”It was fascinating to observe the functioning of an international research organization, particularly the communal atmosphere during lunch breaks, where everyone washed their own plates.”
As part of my study in Intercalated BSc study in International Health at the University of Leeds in the UK, I visited Nepal on January 2023 for research works. The focus of my research was to develop and pilot qualitative data collection tools to examine antibiotic dispensing practices among pharmacists and veterinarians in Kapilvastu, Nepal. This project aligned with the ongoing Community Solutions to Antimicrobial Resistance (COSTAR) project of HERD International.
After conducting a literature review on antimicrobial dispensing in Thailand, I sought to explore the issue in a different region. With the guidance of my supervisor, I decided to visit Nepal. Following extensive email exchanges and virtual meetings, I finalized my research proposal and made preparations for my journey.
It wasn’t until a week before departing that I fully grasped the realities of traveling over 4,500 miles from home. To my surprise, my fellow student Mia and I realized that we wouldn’t have a view of Mount Everest from the Kathmandu Valley. However, upon arrival, we were immediately captivated by the country’s beauty, diversity, and vibrant atmosphere, which couldn’t have been fully conveyed through research alone. We quickly understood why our friends and family had praised the friendliness of the Nepali people. We had no trouble navigating the logistics of getting a SIM card, Nepali rupees, and transportation. On our first day, we had a meeting with the COSTAR researchers at the HERDi offices. The following day, we embarked on a memorable and scenic coach journey from Kathmandu to Pokhara. We marveled at the mountains, green valleys, rivers, and towns adorned with buildings in various colors. Along the way, we stopped at roadside cafes, indulging in buffet-style food and enjoying plates of noodles by a river surrounded by lush forests. After spending a week in Pokhara working on Mia’s research project, we returned to Kathmandu, better prepared for the bustling city.

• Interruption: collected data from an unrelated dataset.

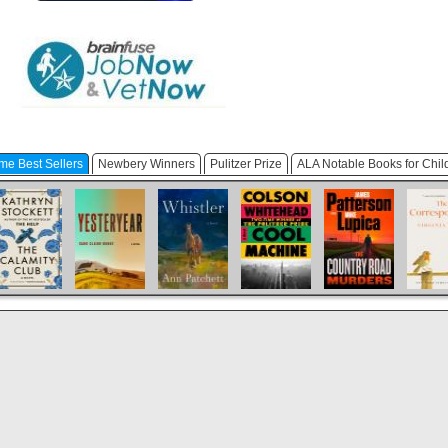
me Best Sellers
Newbery Winners
Pulitzer Prize
ALA Notable Books for Chil
The Calamity
Yesteryear
Whistler
Cool Machine
The Country
Th
Club
Road Murders
Corresp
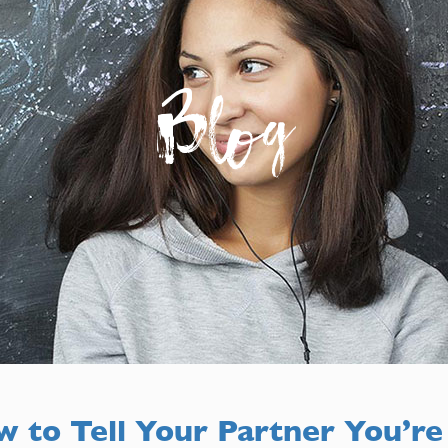
Blog
 to Tell Your Partner You’re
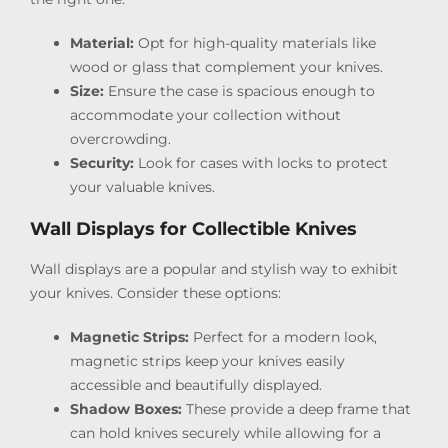
Material:
Opt for high-quality materials like
wood or glass that complement your knives.
Size:
Ensure the case is spacious enough to
accommodate your collection without
overcrowding.
Security:
Look for cases with locks to protect
your valuable knives.
Wall Displays for Collectible Knives
Wall displays are a popular and stylish way to exhibit
your knives. Consider these options:
Magnetic Strips:
Perfect for a modern look,
magnetic strips keep your knives easily
accessible and beautifully displayed.
Shadow Boxes:
These provide a deep frame that
can hold knives securely while allowing for a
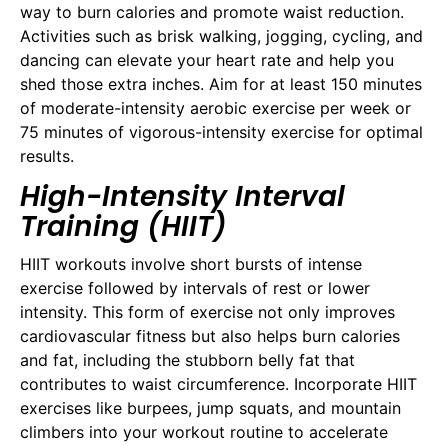
way to burn calories and promote waist reduction.
Activities such as brisk walking, jogging, cycling, and
dancing can elevate your heart rate and help you
shed those extra inches. Aim for at least 150 minutes
of moderate-intensity aerobic exercise per week or
75 minutes of vigorous-intensity exercise for optimal
results.
High-Intensity Interval
Training (HIIT)
HIIT workouts involve short bursts of intense
exercise followed by intervals of rest or lower
intensity. This form of exercise not only improves
cardiovascular fitness but also helps burn calories
and fat, including the stubborn belly fat that
contributes to waist circumference. Incorporate HIIT
exercises like burpees, jump squats, and mountain
climbers into your workout routine to accelerate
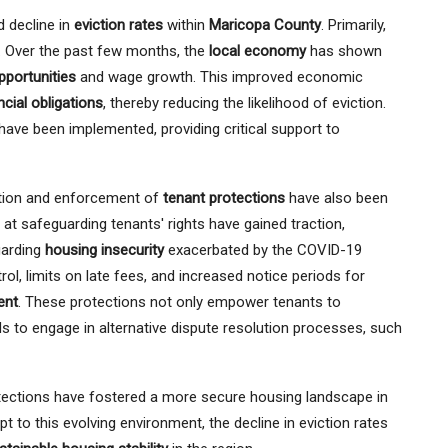
d decline in
eviction rates
within
Maricopa County
. Primarily,
nd. Over the past few months, the
local economy
has shown
portunities
and wage growth. This improved economic
ncial obligations
, thereby reducing the likelihood of eviction.
ave been implemented, providing critical support to
ction and enforcement of
tenant protections
have also been
 at safeguarding tenants' rights have gained traction,
garding
housing insecurity
exacerbated by the COVID-19
l, limits on late fees, and increased notice periods for
ent
. These protections not only empower tenants to
ds to engage in alternative dispute resolution processes, such
otections have fostered a more secure housing landscape in
 to this evolving environment, the decline in eviction rates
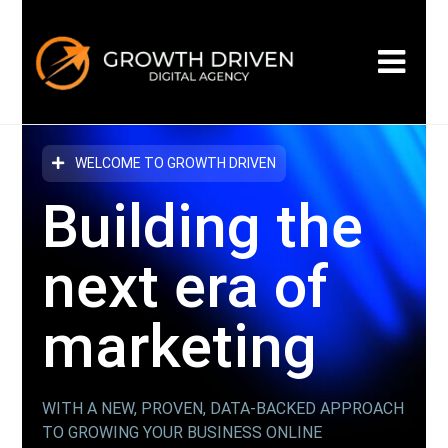
WELCOME TO GROWTH DRIVEN
Building the
next era
of
marketing
WITH A NEW, PROVEN, DATA-BACKED APPROACH
TO GROWING YOUR BUSINESS ONLINE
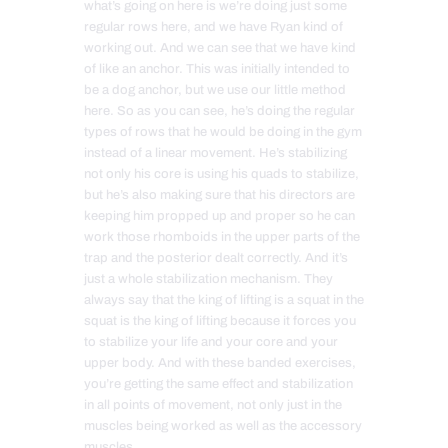
what’s going on here is we’re doing just some
regular rows here, and we have Ryan kind of
working out. And we can see that we have kind
of like an anchor. This was initially intended to
be a dog anchor, but we use our little method
here. So as you can see, he’s doing the regular
types of rows that he would be doing in the gym
instead of a linear movement. He’s stabilizing
not only his core is using his quads to stabilize,
but he’s also making sure that his directors are
keeping him propped up and proper so he can
work those rhomboids in the upper parts of the
trap and the posterior dealt correctly. And it’s
just a whole stabilization mechanism. They
always say that the king of lifting is a squat in the
squat is the king of lifting because it forces you
to stabilize your life and your core and your
upper body. And with these banded exercises,
you’re getting the same effect and stabilization
in all points of movement, not only just in the
muscles being worked as well as the accessory
muscles.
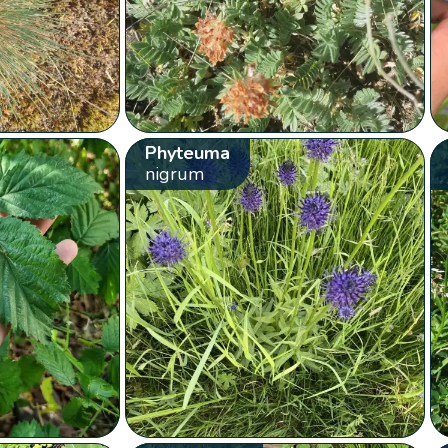
Phyteuma
nigrum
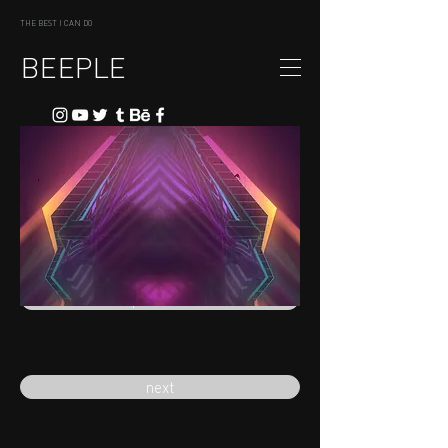
THE BEST I CAN DO
BEEPLE
previous
next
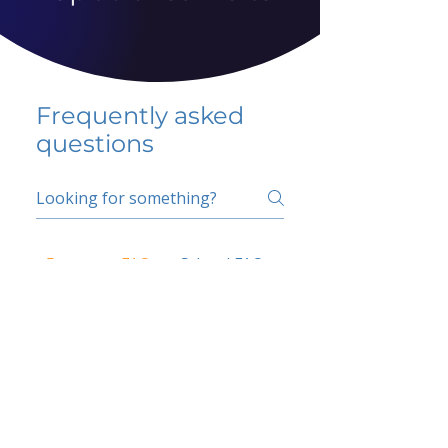
Frequently asked
questions
5 percent FAQ
School FAQ
Do I have to change
my insurer?
No.
How do I get paid?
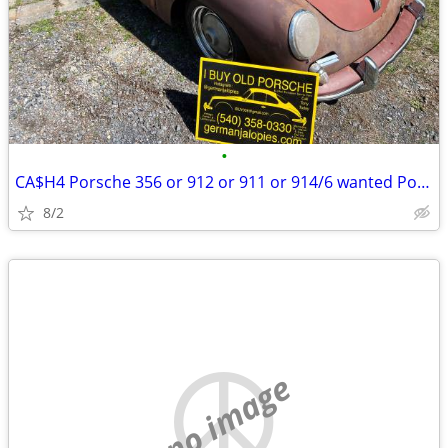
•
CA$H4 Porsche 356 or 912 or 911 or 914/6 wanted Porsche parts too
8/2
no image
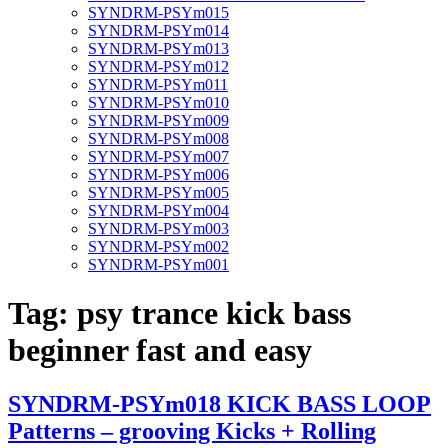
SYNDRM-PSYm015
SYNDRM-PSYm014
SYNDRM-PSYm013
SYNDRM-PSYm012
SYNDRM-PSYm011
SYNDRM-PSYm010
SYNDRM-PSYm009
SYNDRM-PSYm008
SYNDRM-PSYm007
SYNDRM-PSYm006
SYNDRM-PSYm005
SYNDRM-PSYm004
SYNDRM-PSYm003
SYNDRM-PSYm002
SYNDRM-PSYm001
Tag:
psy trance kick bass
beginner fast and easy
SYNDRM-PSYm018 KICK BASS LOOP
Patterns – grooving Kicks + Rolling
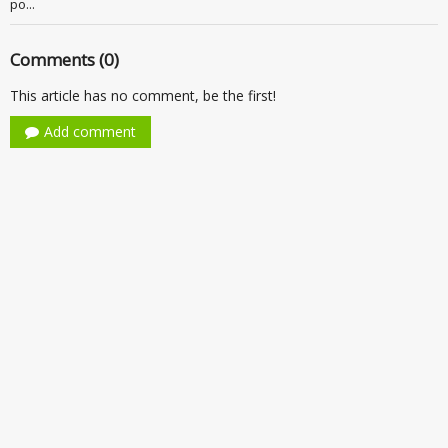
po...
Comments (0)
This article has no comment, be the first!
Add comment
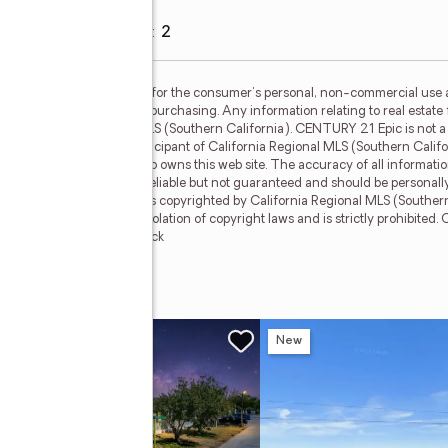
Garage
:
yes
Garage spaces
:
2
S (Southern California) is for the consumer's personal, non-commercial use
mer may be interested in purchasing. Any information relating to real estate 
e California Regional MLS (Southern California). CENTURY 21 Epic is not a M
TURY 21 Epic, a broker participant of California Regional MLS (Southern Calif
the broker and/or agent who owns this web site. The accuracy of all informatio
 and lot sizes, is deemed reliable but not guaranteed and should be personall
he data contained herein is copyrighted by California Regional MLS (Southern 
f this information is in violation of copyright laws and is strictly prohibited
mber Broker: Mike Southwick
w
New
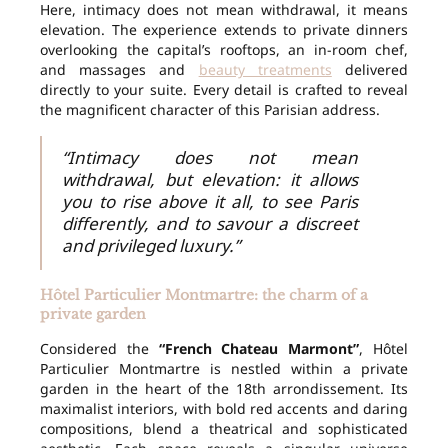
Here, intimacy does not mean withdrawal, it means
elevation. The experience extends to private dinners
overlooking the capital’s rooftops, an in-room chef,
and massages and
beauty treatments
delivered
directly to your suite. Every detail is crafted to reveal
the magnificent character of this Parisian address.
“Intimacy does not mean
withdrawal, but elevation: it allows
you to rise above it all, to see Paris
differently, and to savour a discreet
and privileged luxury.”
Hôtel Particulier Montmartre: the charm of a
private garden
Considered the
“French Chateau Marmont”
, Hôtel
Particulier Montmartre is nestled within a private
garden in the heart of the 18th arrondissement. Its
maximalist interiors, with bold red accents and daring
compositions, blend a theatrical and sophisticated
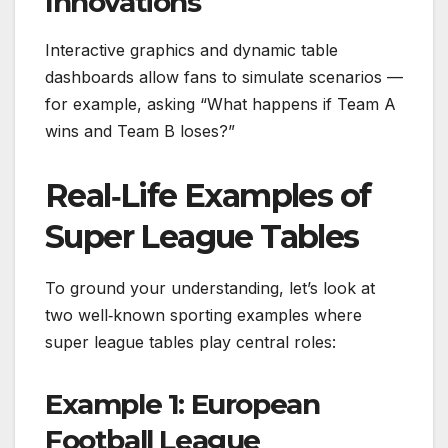
Innovations
Interactive graphics and dynamic table
dashboards allow fans to simulate scenarios —
for example, asking “What happens if Team A
wins and Team B loses?”
Real‑Life Examples of
Super League Tables
To ground your understanding, let’s look at
two well‑known sporting examples where
super league tables play central roles:
Example 1: European
Football League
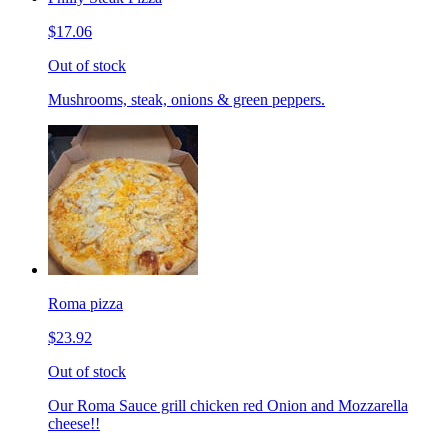
$17.06
Out of stock
Mushrooms, steak, onions & green peppers.
Roma pizza
$23.92
Out of stock
Our Roma Sauce grill chicken red Onion and Mozzarella
cheese!!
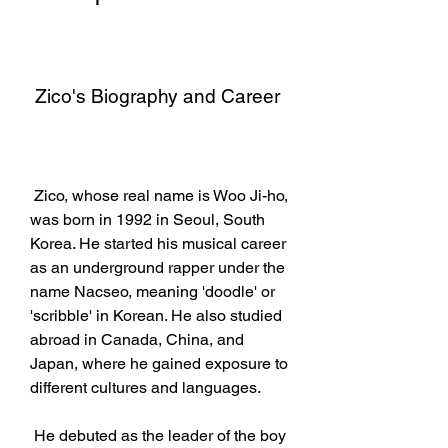
 Zico's Biography and Career
 Zico, whose real name is Woo Ji-ho, 
was born in 1992 in Seoul, South 
Korea. He started his musical career 
as an underground rapper under the 
name Nacseo, meaning 'doodle' or 
'scribble' in Korean. He also studied 
abroad in Canada, China, and 
Japan, where he gained exposure to 
different cultures and languages.
 He debuted as the leader of the boy 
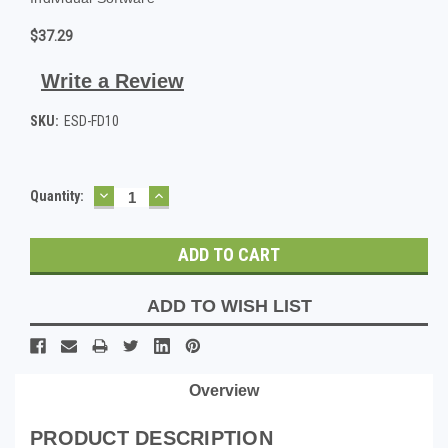
$37.29
Write a Review
SKU:
ESD-FD10
DECREASE
INCREASE
Current
Quantity:
QUANTITY:
QUANTITY:
Stock:
ADD TO WISH LIST
Overview
PRODUCT DESCRIPTION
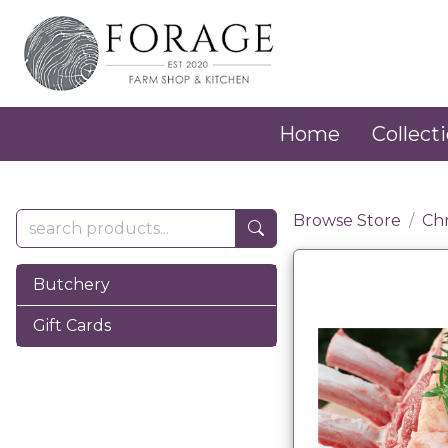
Home
Collecti
Browse Store
Ch
Butchery
Gift Cards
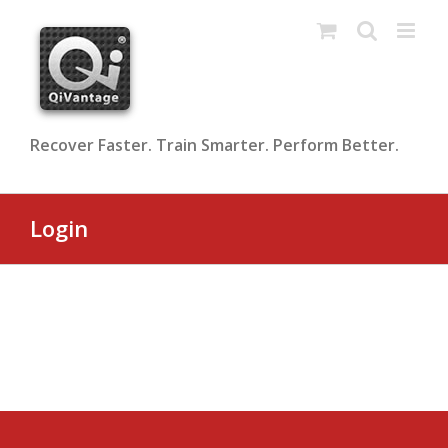
Skip
to
content
Recover Faster. Train Smarter. Perform Better.
Login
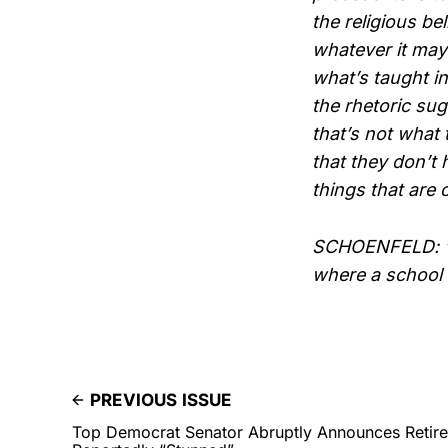
the religious be
whatever it may
what’s taught in
the rhetoric sug
that’s not what 
that they don’t
things that are 
SCHOENFELD: “I
where a school
PREVIOUS ISSUE
Top Democrat Senator Abruptly Announces Reti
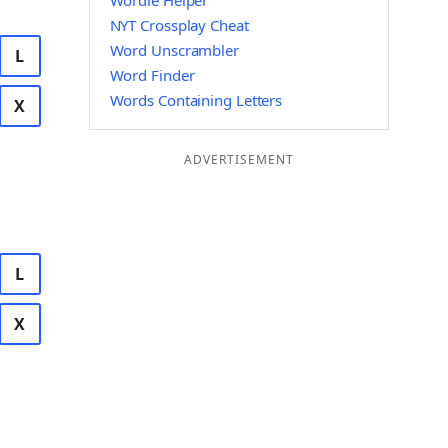
Wordle Helper
NYT Crossplay Cheat
Word Unscrambler
L
Word Finder
Words Containing Letters
X
ADVERTISEMENT
L
X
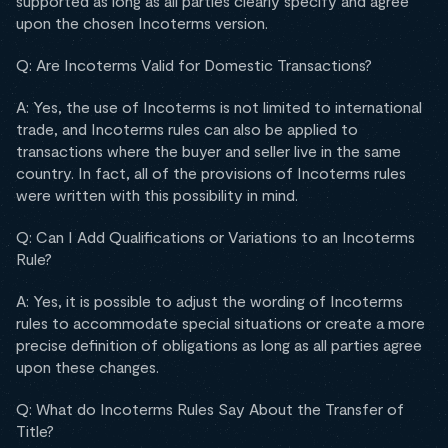
supported as long as all parties clearly specify and agree
upon the chosen Incoterms version.
Q: Are Incoterms Valid for Domestic Transactions?
A: Yes, the use of Incoterms is not limited to international
trade, and Incoterms rules can also be applied to
transactions where the buyer and seller live in the same
country. In fact, all of the provisions of Incoterms rules
were written with this possibility in mind.
Q: Can I Add Qualifications or Variations to an Incoterms
Rule?
A: Yes, it is possible to adjust the wording of Incoterms
rules to accommodate special situations or create a more
precise definition of obligations as long as all parties agree
upon these changes.
Q: What do Incoterms Rules Say About the Transfer of
Title?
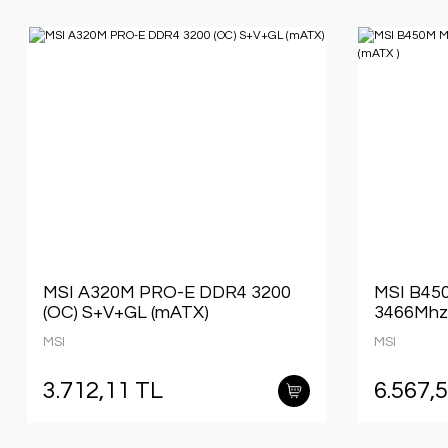
MSI A320M PRO-E DDR4 3200
MSI B4
(OC) S+V+GL (mATX)
3466Mhz
MSI
MSI
3.712,11 TL
6.567,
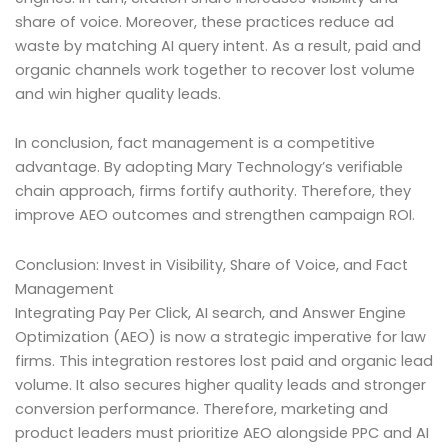
share of voice. Moreover, these practices reduce ad
waste by matching AI query intent. As a result, paid and
organic channels work together to recover lost volume
and win higher quality leads.
In conclusion, fact management is a competitive
advantage. By adopting Mary Technology’s verifiable
chain approach, firms fortify authority. Therefore, they
improve AEO outcomes and strengthen campaign ROI.
Conclusion: Invest in Visibility, Share of Voice, and Fact
Management
Integrating Pay Per Click, AI search, and Answer Engine
Optimization (AEO) is now a strategic imperative for law
firms. This integration restores lost paid and organic lead
volume. It also secures higher quality leads and stronger
conversion performance. Therefore, marketing and
product leaders must prioritize AEO alongside PPC and AI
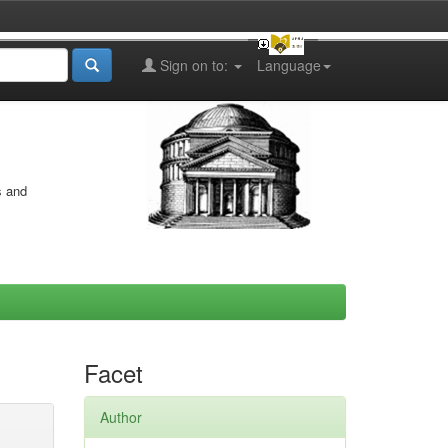
Sign on to:
Language
s and
Facet
Author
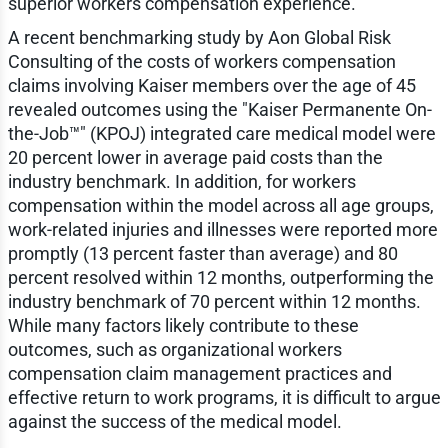
superior workers compensation experience.
A recent benchmarking study by Aon Global Risk
Consulting of the costs of workers compensation
claims involving Kaiser members over the age of 45
revealed outcomes using the "Kaiser Permanente On-
the-Job™" (KPOJ) integrated care medical model were
20 percent lower in average paid costs than the
industry benchmark. In addition, for workers
compensation within the model across all age groups,
work-related injuries and illnesses were reported more
promptly (13 percent faster than average) and 80
percent resolved within 12 months, outperforming the
industry benchmark of 70 percent within 12 months.
While many factors likely contribute to these
outcomes, such as organizational workers
compensation claim management practices and
effective return to work programs, it is difficult to argue
against the success of the medical model.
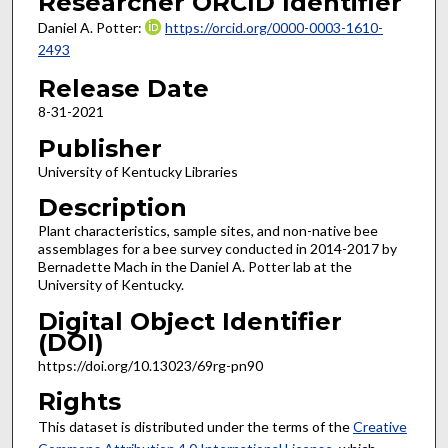
Researcher ORCID Identifier
Daniel A. Potter:
https://orcid.org/0000-0003-1610-
2493
Release Date
8-31-2021
Publisher
University of Kentucky Libraries
Description
Plant characteristics, sample sites, and non-native bee
assemblages for a bee survey conducted in 2014-2017 by
Bernadette Mach in the Daniel A. Potter lab at the
University of Kentucky.
Digital Object Identifier
(DOI)
https://doi.org/10.13023/69rg-pn90
Rights
This dataset is distributed under the terms of the
Creative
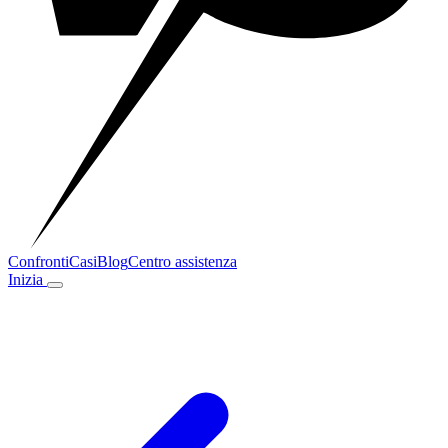
Confronti
Casi
Blog
Centro assistenza
Inizia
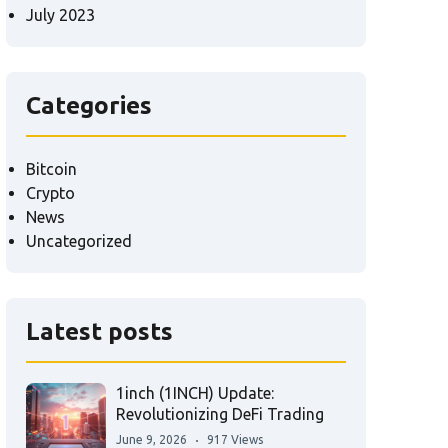
July 2023
Categories
Bitcoin
Crypto
News
Uncategorized
Latest posts
1inch (1INCH) Update:
Revolutionizing DeFi Trading
June 9, 2026
917 Views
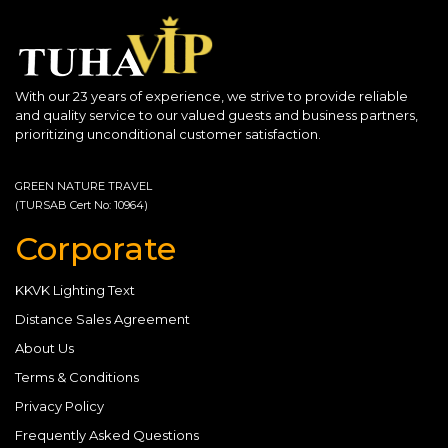
With our 23 years of experience, we strive to provide reliable
and quality service to our valued guests and business partners,
prioritizing unconditional customer satisfaction.
GREEN NATURE TRAVEL
(TURSAB Cert No: 10964)
Corporate
KKVK Lighting Text
Distance Sales Agreement
About Us
Terms & Conditions
Privacy Policy
Frequently Asked Questions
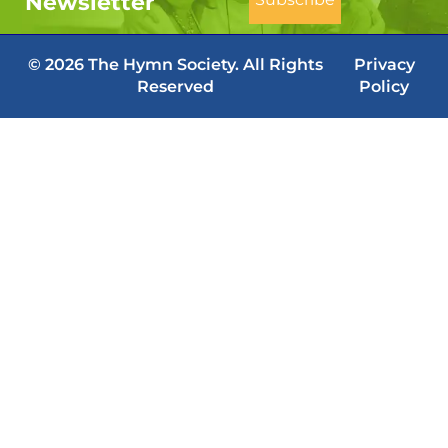
Newsletter
© 2026 The Hymn Society. All Rights
Privacy
Reserved
Policy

Over the subsequent week, I commuted daily to the HERDi offices, collaborating closely with the team, translators, and researchers. Before concluding our visit, HERDi gave us an opportunity to share our experiences in the Knowledge Café, a knowledge-sharing series organized periodically by HERDi International. It was fascinating to observe the functioning of an international research organization, particularly the communal atmosphere during lunch breaks, where everyone washed their own plates.
While analysis of the transcripts is still ongoing, initial findings indicate inappropriate dispensing of antimicrobials by both pharmacists and veterinarians. However, veterinarians demonstrated more willingness to openly discuss their practices compared to pharmacists. Before our departure from Kathmandu, we visited Patan Durbar Square. As we sat down, enjoying a cold bottle of Coke, we reflected upon our time in Nepal. The country’s natural beauty and the warmth of its people left an indelible impression on us. I would consider myself fortunate to have the opportunity to return.